第一列(索引)不相关。X、Y、Z中的一行对应于单个扫描的数据。 -
转换为NumPy
数据框 'df' 包含许多空字段''。因此,我将数据结构更改为形状为(N,3)的NumPy数组'A',其中每一行代表一个单独的点。删除所有包含空值的点。 -
根据扫描的最大高度删除点
我只关心每个扫描的最大高度略低的点。我使用我的函数'in_max_height'创建了一个所有在允许范围内的点的掩码。
这是我的代码:
def in_max_height(A,hMax):
# 获取唯一的x值
unique_x = np.unique(A[:,0])
# 创建一个与A相同形状的空掩码数组
mask = np.zeros_like(A[:,2], dtype=bool)
# 遍历唯一的x值并找到最大的z值
for x in unique_x:
zMax = np.max(A[A[:,0] == x, 2])
mask[A[:,0] == x] = ~(A[A[:,0] == x, 2] < zMax - hMax)
return mask
A = A[in_max_height(A,hMax=1)] # 应用最大层高
- 分析
创建各种图表...
我尝试在第一步之后删除“低点”,但我无法弄清如何忽略数据框的索引列。
现在,对于平均点云包含约375,000个点的情况,我的函数需要约11秒才能完成。我想学习如何从根本上解决这些大数据问题。
英文:
I'm analyzing large amounts point cloud data created by a laser scanner.
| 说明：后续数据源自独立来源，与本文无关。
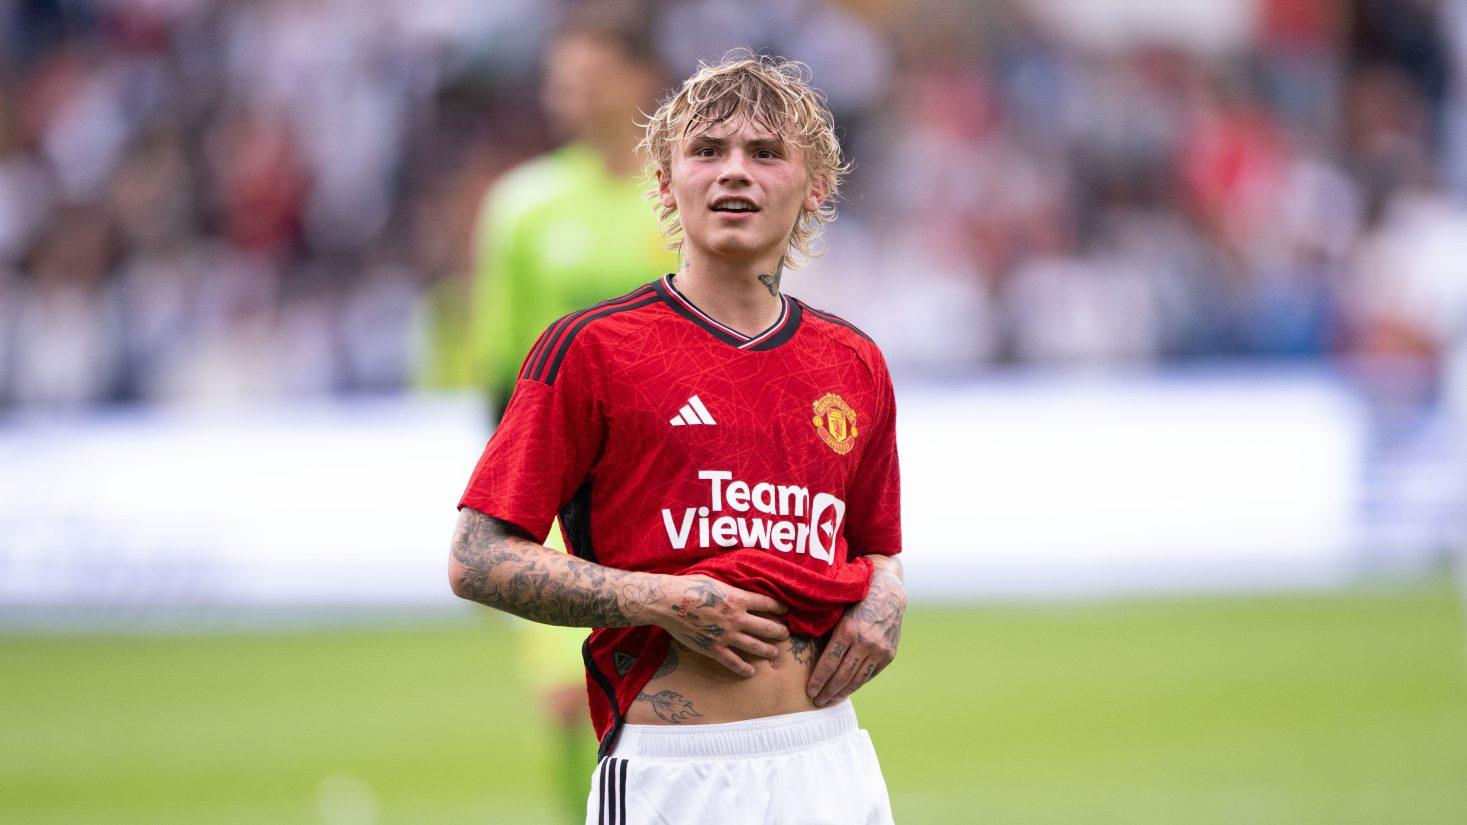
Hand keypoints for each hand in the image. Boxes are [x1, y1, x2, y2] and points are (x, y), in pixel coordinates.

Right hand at [649, 574, 788, 677]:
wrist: (668, 602)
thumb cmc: (689, 586)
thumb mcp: (716, 580)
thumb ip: (731, 588)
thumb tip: (740, 589)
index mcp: (738, 598)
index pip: (767, 603)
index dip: (779, 607)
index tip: (785, 611)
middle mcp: (737, 618)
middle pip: (766, 627)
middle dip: (779, 631)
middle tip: (785, 634)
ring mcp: (726, 635)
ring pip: (755, 646)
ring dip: (767, 650)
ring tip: (775, 653)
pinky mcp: (714, 648)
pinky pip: (733, 662)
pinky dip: (744, 668)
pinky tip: (751, 672)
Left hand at [807, 559, 904, 706]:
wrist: (888, 592)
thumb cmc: (855, 599)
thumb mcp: (838, 612)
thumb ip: (827, 632)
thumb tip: (806, 653)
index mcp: (848, 630)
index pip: (829, 663)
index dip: (818, 680)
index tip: (809, 692)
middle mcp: (865, 642)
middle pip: (842, 675)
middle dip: (828, 691)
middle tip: (817, 702)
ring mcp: (879, 650)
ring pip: (857, 679)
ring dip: (842, 692)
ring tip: (830, 700)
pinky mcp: (888, 654)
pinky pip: (870, 675)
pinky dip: (857, 684)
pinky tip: (846, 690)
In the third step I remove points based on their z-value but my function is really slow.
-
Import
The data is imported from a .csv file using pandas. The imported dataframe 'df' contains the data for X,Y,Z. Example:
df has a shape [300,1001]. Then X is the first third of df. X = df.iloc[:99,1:], Y is df.iloc[100:199,1:] and so on.
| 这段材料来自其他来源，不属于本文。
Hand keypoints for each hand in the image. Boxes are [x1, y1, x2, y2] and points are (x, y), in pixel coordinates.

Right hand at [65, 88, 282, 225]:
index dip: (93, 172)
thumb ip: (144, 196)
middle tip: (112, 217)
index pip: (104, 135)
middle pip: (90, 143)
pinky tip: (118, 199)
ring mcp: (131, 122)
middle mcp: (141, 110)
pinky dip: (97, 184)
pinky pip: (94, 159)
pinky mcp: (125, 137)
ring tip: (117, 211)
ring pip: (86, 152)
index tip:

The first column (index) is irrelevant. One row in X,Y,Z corresponds to the data of a single scan. -
Convert to NumPy
The dataframe 'df' contains many empty fields ''. Therefore I change the data structure to a NumPy array 'A' of shape (N,3) in which every row represents a single point. All points containing empty values are deleted. -
Remove points based on max. height of a scan.
I'm only interested in the points slightly below the maximum of each scan. I use my function 'in_max_height' to create a mask of all points within the allowed range.
Here's my code:
def in_max_height(A,hMax):
# get unique x values
unique_x = np.unique(A[:,0])
# create an empty mask array with the same shape as A
mask = np.zeros_like(A[:,2], dtype=bool)
# iterate over unique x and find the max. z-value
for x in unique_x:
zMax = np.max(A[A[:,0] == x, 2])
mask[A[:,0] == x] = ~(A[A[:,0] == x, 2] < zMax - hMax)
return mask
A = A[in_max_height(A,hMax=1)] # apply max. layer height
- Analyze
Create various plots...
I tried to remove the low points after step 1 but I couldn't figure out how to ignore the index column of the dataframe.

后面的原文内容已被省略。